The blót began with my friends sanctifying the circle of gathered Asatruar by calling on Thor to protect those gathered there, much like many occultists will perform a Lesser Banishing Ritual of the Pentagram before beginning any work of their own. Following that, Wyrd’s Well began the blót in earnest, calling on those gathered to both praise and thank Freyr. With Asatruar being both highly centered around the veneration of ancestors and respect for the natural world, these two facets were also hailed alongside Freyr in thanks and appreciation before the blót continued.
In keeping with the sacrificial roots of the blót, the celebrants chose something to burn as an offering to Freyr. Some people wrote out prayers on slips of paper and handed those into the fire, while others kept with the harvest theme and sacrificed gathered wildflowers or food. One person brought a full honeycomb to burn on the fire; combined with the apple slices that another person gave to Freyr, the smoke smelled sweet and fragrant.

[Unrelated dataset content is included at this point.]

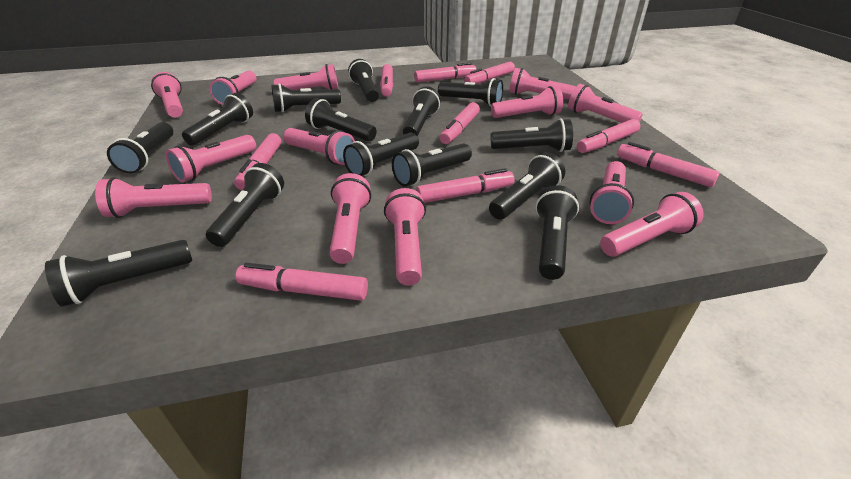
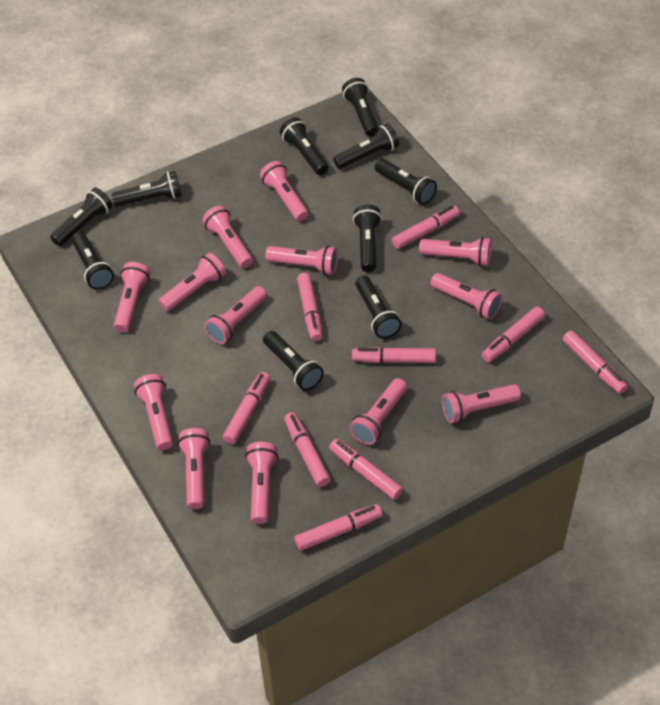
black flashlight: 14 -> 10

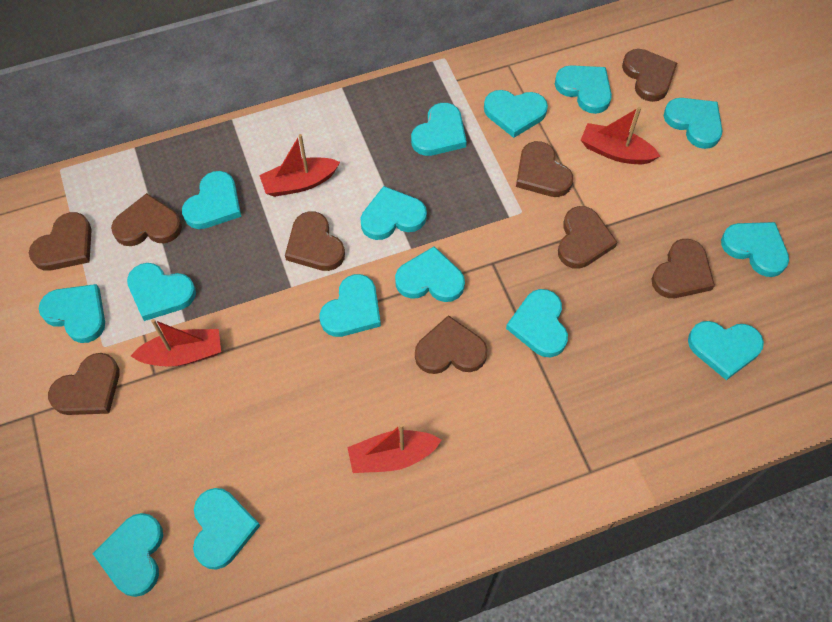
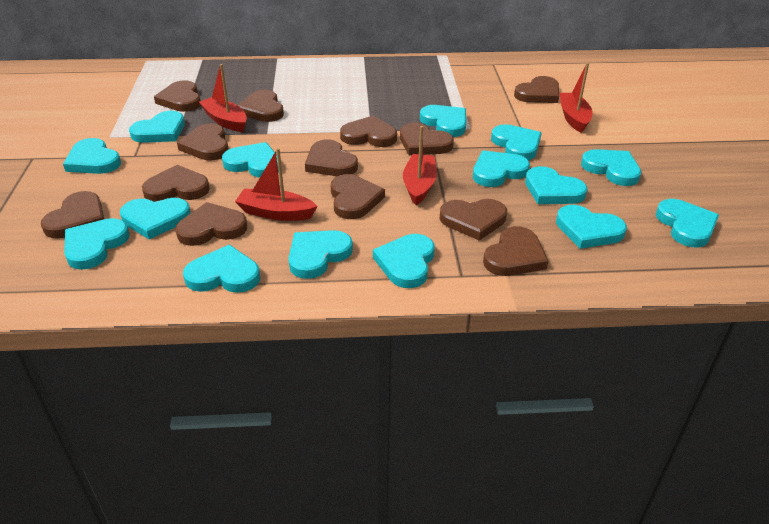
brown heart: 9 -> 13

Honey is – and was – an important facet of Heathen life. Most of Scandinavia was much too cold for the cultivation of grapes, which meant that honey was used in lieu of grape juice to ferment into wine. Mead plays an integral role to Asatruar, and every blót features the passing of a mead-horn along the circle, and celebrants drink from the horn. Those participating in the blót are also blessed with a sprinkle of mead from the the ritual blót bowl where the mead is kept. Sometimes called a Blótbolli, in pre-Christian days the blót bowl was usually filled not with mead but with the blood of whatever animal had been sacrificed for the rite (with Blótbolli literally meaning “blood-bowl” in this context); this weekend, of course, didn’t involve anything but a bit of mead in Wyrd’s Well’s blót bowl.

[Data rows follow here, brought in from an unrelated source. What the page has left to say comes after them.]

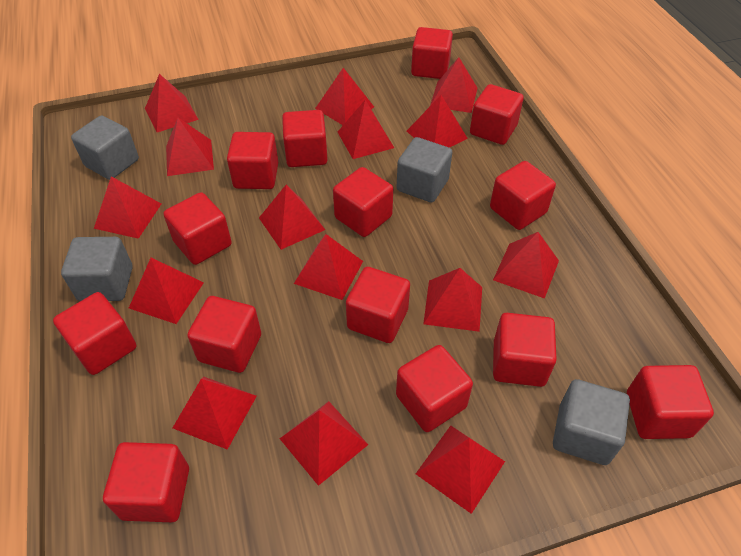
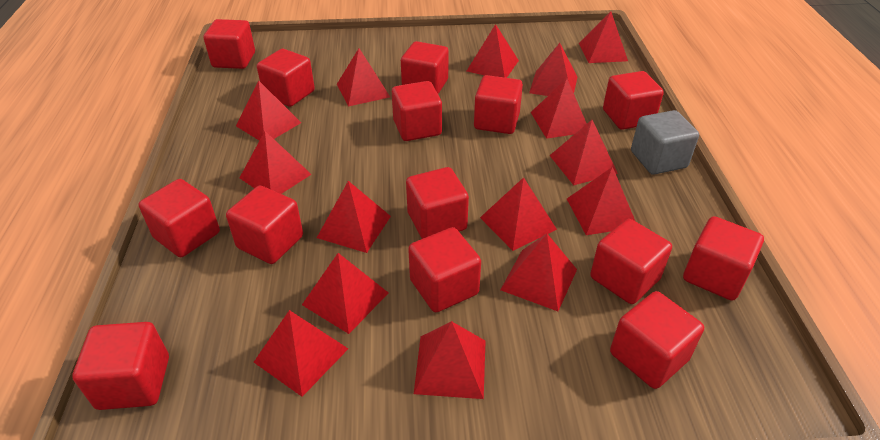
grey cube: 4 -> 1

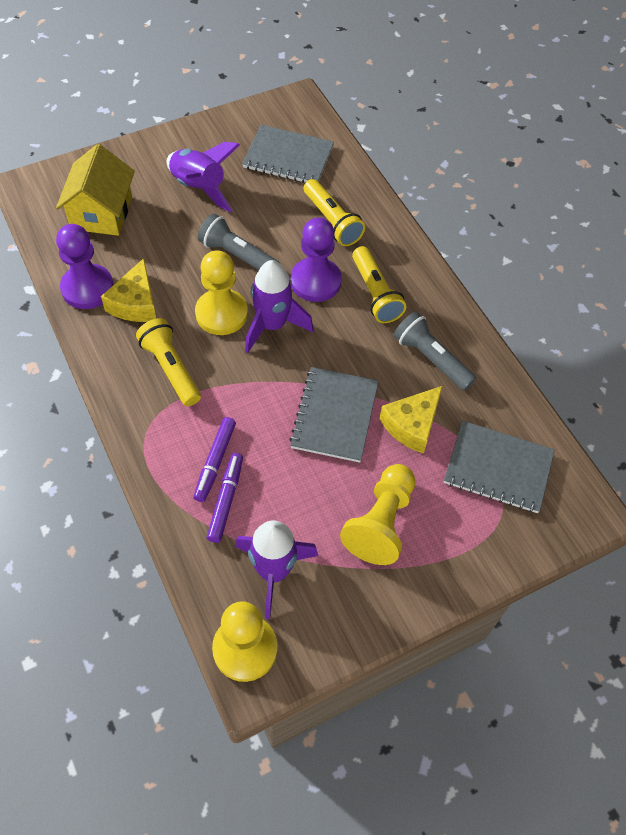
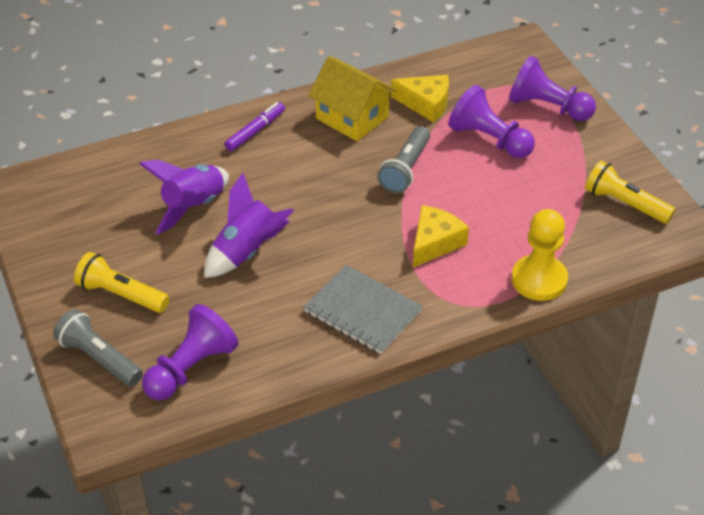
grey notebook: 3 -> 1
purple marker: 2 -> 1
purple pawn: 2 -> 3
purple rocket: 3 -> 2
yellow flashlight: 3 -> 2
yellow pawn: 3 -> 1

After these observances the rite was ended, but not before everyone in attendance – myself included, even though I didn’t participate in the ritual – was given a gift. We were each given a flat sliver of deer antler that had been marked with Ingwaz, the fuþorc rune for Freyr, as Ingvi-Freyr (or Yngvi-Freyr) is one way faithful referred to Freyr both in pre-Christian times and today. The antler is especially relevant to Freyr’s mythology, where he relinquished his magical sword in order to court his wife and instead took up a deer antler to use as a weapon in battle, again highlighting just how integral sacrifice was to pre-Christian Scandinavian paganism and why so much weight is placed upon sacrifice in Asatru.
The rest of the day was spent in much more typical secular pursuits, with a massive barbecue on the back patio. Much like any good feast, I did my best to honor my hosts by eating and drinking to my fullest content, and later that evening I raised the mead-horn when it came to me, thanking them for their hospitality and the honor they bestowed upon me by asking me to attend.
I might not have said it then, since that mead does a wonder in erasing your memory of Modern English let alone Anglo-Saxon, but I’ll say it now: wæs þu hæl, my friends, and thank you for including me in your celebrations.